When I was a child Telegraph Road was the boundary that separated the known from the unknown world. Most of what lay to the east of the highway was familiar – markets, schools, tracts of modest homes, and lots of churches – mostly seen from the backseat of the family car.
But to the west of Telegraph stretched a vast oil field, prickly with towering derricks that cast long black lattice shadows across amber-colored soil. The ground had been saturated with a deadly liquid, sprayed everywhere from the backs of tanker trucks to keep living things from sprouting. If the wind blew hard enough to get the grimy earth airborne its acrid scent would haunt you until you bathed.
It was a land of big things standing at a distance from each other.
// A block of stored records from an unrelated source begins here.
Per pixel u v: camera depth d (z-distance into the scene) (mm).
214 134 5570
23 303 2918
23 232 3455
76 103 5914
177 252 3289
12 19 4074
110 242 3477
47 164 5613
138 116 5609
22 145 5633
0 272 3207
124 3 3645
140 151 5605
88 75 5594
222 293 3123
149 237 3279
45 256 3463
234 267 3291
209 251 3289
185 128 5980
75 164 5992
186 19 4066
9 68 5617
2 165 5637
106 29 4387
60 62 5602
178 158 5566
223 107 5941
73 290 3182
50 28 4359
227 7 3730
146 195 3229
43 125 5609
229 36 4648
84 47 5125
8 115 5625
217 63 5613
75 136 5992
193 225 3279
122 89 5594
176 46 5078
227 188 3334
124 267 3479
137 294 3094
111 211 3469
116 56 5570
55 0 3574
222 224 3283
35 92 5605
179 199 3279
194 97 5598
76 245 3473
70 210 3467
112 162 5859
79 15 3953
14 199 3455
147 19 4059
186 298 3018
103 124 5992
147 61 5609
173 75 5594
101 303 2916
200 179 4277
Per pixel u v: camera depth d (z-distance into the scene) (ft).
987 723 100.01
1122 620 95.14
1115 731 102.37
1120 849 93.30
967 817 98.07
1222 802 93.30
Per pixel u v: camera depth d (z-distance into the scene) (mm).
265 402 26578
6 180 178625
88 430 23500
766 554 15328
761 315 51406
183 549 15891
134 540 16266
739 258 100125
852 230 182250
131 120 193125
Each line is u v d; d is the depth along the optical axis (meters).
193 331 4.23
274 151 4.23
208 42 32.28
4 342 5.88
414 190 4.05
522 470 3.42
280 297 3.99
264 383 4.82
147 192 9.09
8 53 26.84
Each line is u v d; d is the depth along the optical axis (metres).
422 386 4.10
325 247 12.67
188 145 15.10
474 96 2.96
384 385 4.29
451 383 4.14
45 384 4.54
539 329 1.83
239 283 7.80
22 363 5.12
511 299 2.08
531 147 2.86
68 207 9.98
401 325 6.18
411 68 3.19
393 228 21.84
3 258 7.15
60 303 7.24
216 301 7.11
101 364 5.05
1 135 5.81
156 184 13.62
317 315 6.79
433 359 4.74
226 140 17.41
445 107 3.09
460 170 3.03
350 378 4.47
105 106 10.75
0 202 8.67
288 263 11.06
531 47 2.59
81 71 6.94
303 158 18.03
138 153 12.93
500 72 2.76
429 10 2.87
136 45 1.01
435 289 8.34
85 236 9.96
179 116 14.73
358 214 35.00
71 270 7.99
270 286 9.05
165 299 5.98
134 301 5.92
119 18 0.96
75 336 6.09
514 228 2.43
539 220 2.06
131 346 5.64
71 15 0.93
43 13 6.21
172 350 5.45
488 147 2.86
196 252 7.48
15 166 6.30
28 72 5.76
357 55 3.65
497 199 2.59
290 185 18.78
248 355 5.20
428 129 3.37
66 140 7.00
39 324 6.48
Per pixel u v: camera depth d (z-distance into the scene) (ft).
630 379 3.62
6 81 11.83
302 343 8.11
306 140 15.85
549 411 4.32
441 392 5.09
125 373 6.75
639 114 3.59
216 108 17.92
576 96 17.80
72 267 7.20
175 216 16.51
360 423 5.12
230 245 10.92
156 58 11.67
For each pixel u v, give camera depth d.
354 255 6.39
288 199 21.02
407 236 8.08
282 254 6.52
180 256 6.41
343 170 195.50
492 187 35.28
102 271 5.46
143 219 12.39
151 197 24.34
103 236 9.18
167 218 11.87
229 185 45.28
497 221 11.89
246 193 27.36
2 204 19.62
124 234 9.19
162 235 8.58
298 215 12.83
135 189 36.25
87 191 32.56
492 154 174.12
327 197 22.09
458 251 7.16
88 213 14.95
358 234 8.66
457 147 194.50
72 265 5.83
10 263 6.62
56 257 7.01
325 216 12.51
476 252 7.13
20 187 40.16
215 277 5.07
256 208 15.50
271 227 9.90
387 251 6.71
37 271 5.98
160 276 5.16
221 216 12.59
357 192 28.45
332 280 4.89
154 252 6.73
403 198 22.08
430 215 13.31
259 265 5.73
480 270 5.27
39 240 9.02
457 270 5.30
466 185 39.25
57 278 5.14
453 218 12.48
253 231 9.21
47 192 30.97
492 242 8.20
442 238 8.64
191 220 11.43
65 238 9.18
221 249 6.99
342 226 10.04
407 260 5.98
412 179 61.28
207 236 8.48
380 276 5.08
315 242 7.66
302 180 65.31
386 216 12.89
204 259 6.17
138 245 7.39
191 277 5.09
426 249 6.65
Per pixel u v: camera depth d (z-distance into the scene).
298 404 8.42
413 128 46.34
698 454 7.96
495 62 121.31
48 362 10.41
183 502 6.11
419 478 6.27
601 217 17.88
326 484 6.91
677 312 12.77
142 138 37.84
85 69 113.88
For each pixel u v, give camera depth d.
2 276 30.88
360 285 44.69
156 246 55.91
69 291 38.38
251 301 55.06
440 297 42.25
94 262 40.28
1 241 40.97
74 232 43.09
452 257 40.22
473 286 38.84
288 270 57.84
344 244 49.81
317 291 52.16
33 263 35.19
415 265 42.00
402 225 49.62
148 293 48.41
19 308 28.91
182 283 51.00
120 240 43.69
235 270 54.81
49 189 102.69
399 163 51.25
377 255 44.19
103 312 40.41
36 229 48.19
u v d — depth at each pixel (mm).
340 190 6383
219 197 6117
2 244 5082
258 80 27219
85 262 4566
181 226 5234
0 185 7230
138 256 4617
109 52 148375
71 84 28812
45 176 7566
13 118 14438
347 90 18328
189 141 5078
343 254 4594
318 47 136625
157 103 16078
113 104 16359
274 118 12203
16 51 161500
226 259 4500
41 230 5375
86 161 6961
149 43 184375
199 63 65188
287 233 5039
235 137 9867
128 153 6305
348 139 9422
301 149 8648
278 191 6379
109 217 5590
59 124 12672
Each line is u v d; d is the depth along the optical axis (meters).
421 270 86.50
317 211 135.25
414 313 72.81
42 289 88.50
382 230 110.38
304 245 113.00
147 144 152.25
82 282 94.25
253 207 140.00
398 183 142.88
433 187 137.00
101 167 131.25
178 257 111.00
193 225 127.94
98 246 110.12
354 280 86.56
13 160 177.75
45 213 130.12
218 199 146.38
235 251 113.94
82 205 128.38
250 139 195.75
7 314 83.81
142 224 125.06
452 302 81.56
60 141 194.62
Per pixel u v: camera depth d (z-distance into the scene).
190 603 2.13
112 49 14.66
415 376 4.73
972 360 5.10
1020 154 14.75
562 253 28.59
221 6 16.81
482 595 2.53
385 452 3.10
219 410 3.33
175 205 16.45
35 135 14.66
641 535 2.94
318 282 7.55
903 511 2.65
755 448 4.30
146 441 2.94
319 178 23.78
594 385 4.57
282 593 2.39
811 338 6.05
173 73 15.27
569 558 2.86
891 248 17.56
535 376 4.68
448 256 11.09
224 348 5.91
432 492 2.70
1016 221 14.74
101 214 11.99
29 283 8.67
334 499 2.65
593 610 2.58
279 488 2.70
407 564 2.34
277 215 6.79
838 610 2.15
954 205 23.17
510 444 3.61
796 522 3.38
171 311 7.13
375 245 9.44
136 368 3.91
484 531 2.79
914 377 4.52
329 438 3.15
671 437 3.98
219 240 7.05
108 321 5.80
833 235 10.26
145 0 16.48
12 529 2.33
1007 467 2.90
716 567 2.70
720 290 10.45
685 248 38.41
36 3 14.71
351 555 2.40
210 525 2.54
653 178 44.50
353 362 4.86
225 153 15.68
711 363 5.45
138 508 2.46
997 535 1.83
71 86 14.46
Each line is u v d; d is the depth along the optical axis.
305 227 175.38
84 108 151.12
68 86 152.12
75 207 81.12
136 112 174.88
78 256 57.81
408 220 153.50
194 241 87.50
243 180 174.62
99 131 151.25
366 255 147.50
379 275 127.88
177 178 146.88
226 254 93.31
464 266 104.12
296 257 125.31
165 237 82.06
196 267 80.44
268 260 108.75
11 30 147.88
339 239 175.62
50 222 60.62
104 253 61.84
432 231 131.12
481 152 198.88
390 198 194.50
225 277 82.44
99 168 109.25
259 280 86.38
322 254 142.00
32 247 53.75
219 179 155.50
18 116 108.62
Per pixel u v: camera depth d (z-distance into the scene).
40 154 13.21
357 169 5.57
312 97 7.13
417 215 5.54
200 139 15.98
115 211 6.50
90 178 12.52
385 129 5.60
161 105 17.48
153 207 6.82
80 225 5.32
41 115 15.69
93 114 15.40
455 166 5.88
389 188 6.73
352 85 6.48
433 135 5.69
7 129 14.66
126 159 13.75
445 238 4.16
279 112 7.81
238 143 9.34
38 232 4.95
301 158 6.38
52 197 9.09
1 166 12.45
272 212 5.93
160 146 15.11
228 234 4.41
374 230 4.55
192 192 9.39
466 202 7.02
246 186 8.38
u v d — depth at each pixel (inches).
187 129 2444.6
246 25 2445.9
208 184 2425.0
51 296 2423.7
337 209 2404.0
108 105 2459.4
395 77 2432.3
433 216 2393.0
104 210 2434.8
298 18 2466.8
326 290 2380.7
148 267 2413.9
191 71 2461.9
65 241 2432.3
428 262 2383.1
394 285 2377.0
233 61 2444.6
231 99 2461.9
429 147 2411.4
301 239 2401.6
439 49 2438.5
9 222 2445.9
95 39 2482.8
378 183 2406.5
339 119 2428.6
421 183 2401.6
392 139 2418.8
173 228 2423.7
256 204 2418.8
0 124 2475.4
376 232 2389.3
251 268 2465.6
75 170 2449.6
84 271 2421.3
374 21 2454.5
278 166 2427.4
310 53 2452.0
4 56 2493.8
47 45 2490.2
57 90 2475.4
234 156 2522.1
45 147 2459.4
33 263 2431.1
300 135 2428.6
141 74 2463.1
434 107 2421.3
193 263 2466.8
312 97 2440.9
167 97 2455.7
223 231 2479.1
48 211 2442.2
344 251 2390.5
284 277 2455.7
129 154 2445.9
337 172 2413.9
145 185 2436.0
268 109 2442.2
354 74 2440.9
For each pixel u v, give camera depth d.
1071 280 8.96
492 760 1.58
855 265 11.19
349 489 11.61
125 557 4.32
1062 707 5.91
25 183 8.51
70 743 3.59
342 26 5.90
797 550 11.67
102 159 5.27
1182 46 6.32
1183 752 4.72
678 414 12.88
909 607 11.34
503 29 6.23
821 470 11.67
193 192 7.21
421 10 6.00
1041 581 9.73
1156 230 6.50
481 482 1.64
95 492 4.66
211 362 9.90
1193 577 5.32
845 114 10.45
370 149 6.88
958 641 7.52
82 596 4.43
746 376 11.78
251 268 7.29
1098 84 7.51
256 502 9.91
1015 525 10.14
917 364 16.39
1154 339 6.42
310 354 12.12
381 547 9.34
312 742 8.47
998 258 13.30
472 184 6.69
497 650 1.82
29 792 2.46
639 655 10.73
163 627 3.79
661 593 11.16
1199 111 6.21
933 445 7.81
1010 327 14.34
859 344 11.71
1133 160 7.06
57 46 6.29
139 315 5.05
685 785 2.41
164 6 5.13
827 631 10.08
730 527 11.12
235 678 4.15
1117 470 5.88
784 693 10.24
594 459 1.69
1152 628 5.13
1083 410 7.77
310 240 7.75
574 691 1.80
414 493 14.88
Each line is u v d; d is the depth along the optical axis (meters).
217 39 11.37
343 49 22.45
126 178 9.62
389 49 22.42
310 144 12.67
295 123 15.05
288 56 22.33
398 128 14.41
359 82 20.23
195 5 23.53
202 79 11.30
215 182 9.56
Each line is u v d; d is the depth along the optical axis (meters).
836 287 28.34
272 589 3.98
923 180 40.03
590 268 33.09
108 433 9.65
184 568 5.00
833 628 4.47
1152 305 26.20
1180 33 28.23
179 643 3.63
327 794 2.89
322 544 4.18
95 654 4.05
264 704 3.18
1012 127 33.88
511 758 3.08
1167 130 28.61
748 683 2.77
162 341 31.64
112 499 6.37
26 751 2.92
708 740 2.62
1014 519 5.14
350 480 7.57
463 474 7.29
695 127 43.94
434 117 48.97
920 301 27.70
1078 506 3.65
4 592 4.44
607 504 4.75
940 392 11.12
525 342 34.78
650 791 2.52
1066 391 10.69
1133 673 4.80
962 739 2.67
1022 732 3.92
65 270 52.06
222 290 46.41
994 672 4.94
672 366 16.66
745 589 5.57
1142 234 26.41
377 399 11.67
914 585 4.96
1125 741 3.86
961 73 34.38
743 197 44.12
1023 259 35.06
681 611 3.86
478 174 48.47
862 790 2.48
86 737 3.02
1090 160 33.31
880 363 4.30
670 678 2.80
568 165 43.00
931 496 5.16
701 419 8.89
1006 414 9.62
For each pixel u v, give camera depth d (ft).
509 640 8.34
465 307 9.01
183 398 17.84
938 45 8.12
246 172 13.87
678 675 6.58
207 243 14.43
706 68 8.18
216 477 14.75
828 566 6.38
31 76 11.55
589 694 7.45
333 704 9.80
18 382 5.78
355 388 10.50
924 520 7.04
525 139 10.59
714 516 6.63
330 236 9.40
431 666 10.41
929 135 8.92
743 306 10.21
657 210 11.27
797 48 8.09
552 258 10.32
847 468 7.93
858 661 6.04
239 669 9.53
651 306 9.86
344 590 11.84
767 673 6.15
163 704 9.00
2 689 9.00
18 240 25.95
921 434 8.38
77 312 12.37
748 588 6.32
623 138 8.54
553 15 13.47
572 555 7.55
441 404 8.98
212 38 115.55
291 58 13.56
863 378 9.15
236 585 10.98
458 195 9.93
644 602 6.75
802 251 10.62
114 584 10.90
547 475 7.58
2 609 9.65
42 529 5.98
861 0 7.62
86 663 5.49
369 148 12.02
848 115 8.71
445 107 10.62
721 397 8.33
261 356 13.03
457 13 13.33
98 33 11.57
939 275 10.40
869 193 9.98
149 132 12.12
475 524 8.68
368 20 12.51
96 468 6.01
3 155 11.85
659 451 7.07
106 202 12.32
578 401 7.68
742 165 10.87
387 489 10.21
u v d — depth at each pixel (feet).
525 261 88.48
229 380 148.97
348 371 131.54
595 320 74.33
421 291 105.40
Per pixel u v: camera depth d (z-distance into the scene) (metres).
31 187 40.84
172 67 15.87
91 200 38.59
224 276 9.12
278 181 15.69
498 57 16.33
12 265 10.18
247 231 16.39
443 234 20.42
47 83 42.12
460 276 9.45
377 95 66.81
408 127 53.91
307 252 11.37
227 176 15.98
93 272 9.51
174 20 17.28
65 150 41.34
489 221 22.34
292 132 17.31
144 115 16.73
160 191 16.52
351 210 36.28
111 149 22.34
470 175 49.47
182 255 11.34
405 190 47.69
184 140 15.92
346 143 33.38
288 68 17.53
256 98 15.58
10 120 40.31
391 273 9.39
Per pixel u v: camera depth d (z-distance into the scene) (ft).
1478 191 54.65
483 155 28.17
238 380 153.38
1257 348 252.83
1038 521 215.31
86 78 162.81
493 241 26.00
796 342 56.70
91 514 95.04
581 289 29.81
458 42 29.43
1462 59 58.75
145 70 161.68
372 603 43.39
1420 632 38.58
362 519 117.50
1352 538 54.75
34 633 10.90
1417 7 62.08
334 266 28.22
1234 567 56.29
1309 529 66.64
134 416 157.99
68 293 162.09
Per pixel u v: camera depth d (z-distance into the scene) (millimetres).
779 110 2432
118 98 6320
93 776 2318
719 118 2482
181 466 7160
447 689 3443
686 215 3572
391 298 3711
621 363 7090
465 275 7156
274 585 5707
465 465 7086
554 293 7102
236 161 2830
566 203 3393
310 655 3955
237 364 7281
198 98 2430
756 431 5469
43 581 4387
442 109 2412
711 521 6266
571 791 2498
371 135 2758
Massive moving parts. Perpetual mechanical labor. Never resting, or changing, or finishing their chores. Seeming to need and offer nothing. It was a place into which a child could not venture on foot because there could be no sensible answer to the inevitable question, “What’s that kid doing going into the oil field?”
So it wasn’t until I got a bicycle that I really saw the details west of Telegraph up close. Even if you’re a pale, quiet kid, if you ride with purpose, adults assume you are going somewhere. That something sanctioned is in play. Something more than a near-automatic response to insatiable curiosity.
Each foray took me deeper and deeper into the wasteland. There I found an endless grid of dirt roads, old pumping stations, rusting chain link fences, and even the occasional incongruous cluster of small, unkempt houses with old cars or pickup trucks abandoned in the front yards.
The bleakness was an irresistible fascination. And going to see it was emancipating. I was where children were not supposed to go. I was exploring on my own terms. As long as I kept moving I had a free pass. It was the harsh counterbalance to the rest of my experience. To the dull, safe, swept-porch uniformity of life to the east of the highway.